Go to the GitHub Copilot Chat window and type:
- The plan and progress tracker look good to me. Go ahead with the migration.
It usually creates Git commits for each portion so you can review what changed or roll back if you need to. In case you don’t have a need for the Git commits for the change, you can ask the agent at the start to not commit anything.
The agent primarily focuses on ASP.NET, ASP.NET Core, Blazor, Razor Pages, MVC, and Web API. It can also handle Azure Functions, WPF, Windows Forms, console apps, class libraries, and test projects.
What It Handles Well (and What It Doesn't)
The agent is good at code-level transformations: updating TargetFramework in .csproj files, upgrading NuGet packages, replacing deprecated APIs with their modern equivalents, fixing breaking changes like removed BinaryFormatter methods, running builds, and validating test suites. It can handle repetitive work across multiple projects in a solution without you needing to track every dependency manually.
It's also solid at applying predefined Azure migration patterns, swapping plaintext credentials for managed identity, replacing file I/O with Azure Blob Storage calls, moving authentication from on-prem Active Directory to Microsoft Entra ID. These are structured transformations with clear before-and-after code patterns.
But here's where you may need to pay closer attention:
Language and framework coverage: It works with C# projects mainly. If your codebase includes complex Entity Framework migrations that rely on hand-tuned database scripts, the agent won't rewrite those for you. It also won't handle third-party UI framework patterns that don't map cleanly to ASP.NET Core conventions that have breaking changes between .NET Framework and later .NET versions. Web Forms migration is underway.
Configuration and infrastructure: The agent doesn't migrate IIS-specific web.config settings that don't have direct equivalents in Kestrel or ASP.NET Core. It won't automatically set up a CI/CD pipeline or any modernization features; for that, you need to implement it with Copilot’s help. If you've got frontend frameworks bundled with ASP.NET (like an older Angular app served through MVC), you'll need to separate and upgrade that layer yourself.
Learning and memory: The agent uses your code as context during the session, and if you correct a fix or update the plan, it tries to apply that learning within the same session. But those corrections don't persist across future upgrades. You can encode internal standards using custom skills, but that requires deliberate setup.
Offline and deployment: There's no offline mode. The agent needs connectivity to run. And while it can help prepare your app for Azure deployment, it doesn't manage the actual infrastructure provisioning or ongoing operations, that's still on you.

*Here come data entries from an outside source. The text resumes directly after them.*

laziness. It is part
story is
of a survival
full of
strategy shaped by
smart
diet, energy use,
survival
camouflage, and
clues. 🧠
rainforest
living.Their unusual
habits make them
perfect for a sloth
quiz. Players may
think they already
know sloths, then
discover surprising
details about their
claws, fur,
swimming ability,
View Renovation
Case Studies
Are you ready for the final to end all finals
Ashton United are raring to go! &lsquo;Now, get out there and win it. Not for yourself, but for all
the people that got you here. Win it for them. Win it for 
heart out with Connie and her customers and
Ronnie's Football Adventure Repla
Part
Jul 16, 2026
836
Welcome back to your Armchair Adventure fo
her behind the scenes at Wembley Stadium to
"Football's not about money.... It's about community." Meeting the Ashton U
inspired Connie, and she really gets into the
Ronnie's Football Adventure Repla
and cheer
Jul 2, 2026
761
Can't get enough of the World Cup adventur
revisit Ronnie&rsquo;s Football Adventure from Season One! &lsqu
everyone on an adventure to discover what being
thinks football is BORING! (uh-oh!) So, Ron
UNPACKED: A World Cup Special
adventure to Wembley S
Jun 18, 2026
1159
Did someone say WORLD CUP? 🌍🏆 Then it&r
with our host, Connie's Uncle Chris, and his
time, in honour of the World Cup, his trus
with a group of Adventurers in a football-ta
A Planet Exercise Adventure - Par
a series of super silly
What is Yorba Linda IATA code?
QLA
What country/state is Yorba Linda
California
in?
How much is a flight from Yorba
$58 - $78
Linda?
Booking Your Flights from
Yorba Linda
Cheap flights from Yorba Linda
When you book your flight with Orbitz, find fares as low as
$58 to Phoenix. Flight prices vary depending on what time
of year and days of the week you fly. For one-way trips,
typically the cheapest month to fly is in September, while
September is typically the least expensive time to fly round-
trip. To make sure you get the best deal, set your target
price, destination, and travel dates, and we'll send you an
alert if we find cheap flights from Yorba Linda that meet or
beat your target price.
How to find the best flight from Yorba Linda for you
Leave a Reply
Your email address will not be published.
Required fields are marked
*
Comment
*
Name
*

Guarantees: The suggestions aren't guaranteed to follow best practices. The agent won't always pick the best migration path. It won't catch every edge case. You're reviewing the work; pay attention to the results before putting it into production.
What it does handle: the tedious parts. Reading dependency graphs. Finding all the places a deprecated API is used. Updating project files. Writing boilerplate for managed identity. Fixing compilation errors that follow a predictable pattern.
Where to Start
If you've been staring at a modernization backlog, pick one project. See what it comes up with! You don't have to commit to upgrading your entire portfolio. Try it on one project and see if it saves you time. Modernization at scale still happens application by application, repo by repo, and decision by decision. GitHub Copilot modernization just makes each one a little less painful. Experiment with it!